# Fine-tune Google Flan UL2 with Multiple GPUs

In this tutorial, we will go through fine-tuning Flan-UL2 by combining Peft, LoRA, and Deepspeed on multiple GPUs (single machine). With A100 80GB cards, we can expect the training to finish in 24 hours for 3 epochs.

[Flan-UL2](https://www.yitay.net/blog/flan-ul2-20b) is an encoder-decoder model based on the [T5](https://arxiv.org/pdf/1910.10683.pdf) architecture. It is a 20B parameter model fine-tuned using the "Flan" prompt tuning and dataset collection.

The model was initialized using UL2 checkpoints. For more information on UL2, please take a look at [the original paper](https://arxiv.org/abs/2205.05131v1).

While the focus of this article is to cover the use of multiple GPUs on the TIR platform, you may run through the same process with a single GPU at the cost of training speed.
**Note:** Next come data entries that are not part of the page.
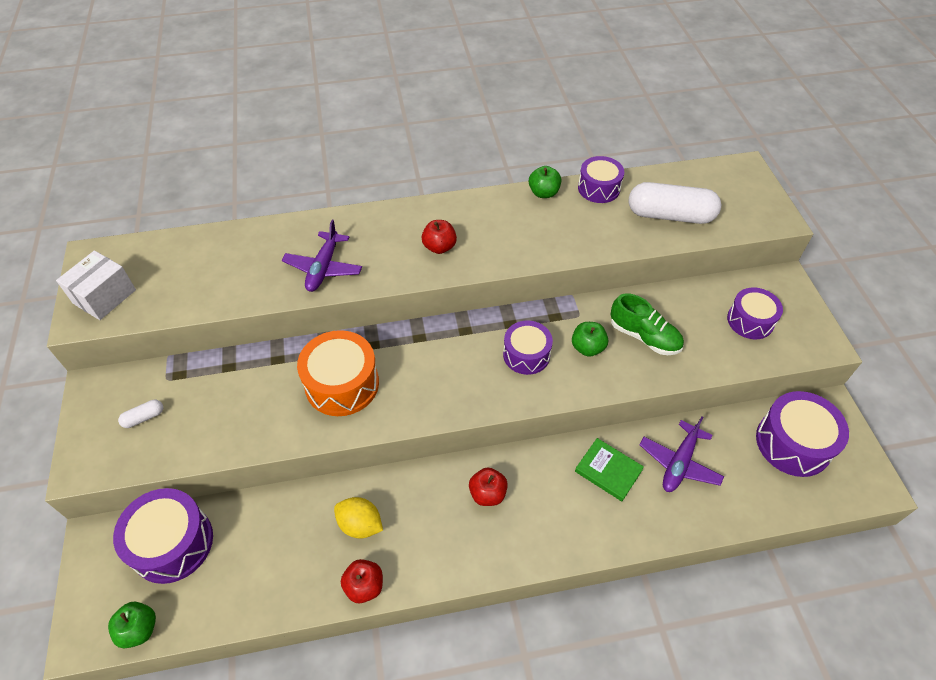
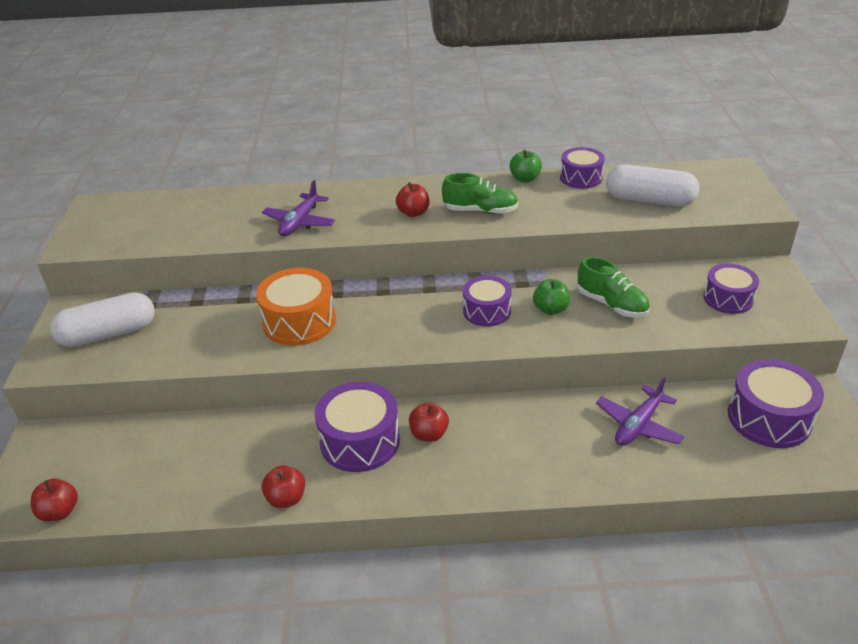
camera: 10 degrees right, 15 degrees down
(104, 296) = (97, 232): white box -> none
(139, 629) = (60, 512): green apple -> red apple
(144, 417) = (108, 334): white capsule -> white capsule, size x2.37
(172, 543) = (109, 447): purple drum -> purple drum (360, 441)
(360, 525) = (294, 448): yellow lemon -> none
(507, 240) = (480, 211): none -> green shoe
(608, 471) = (560, 425): green book -> none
We can also try to fit the model across GPUs using Deepspeed's pipeline parallelism, but it does require adjusting the device map, mainly because T5 blocks in UL2 have residual connections that cannot be split across GPUs. There are workarounds, but for the scope of this tutorial, we will use Deepspeed's Zero Offloading feature, which will allow us to fine-tune one model copy per GPU through model parallelism.

## Steps

1. **Start a GPU Notebook** (with 4xA10080 Plan and at least 100GB disk) from the TIR Dashboard.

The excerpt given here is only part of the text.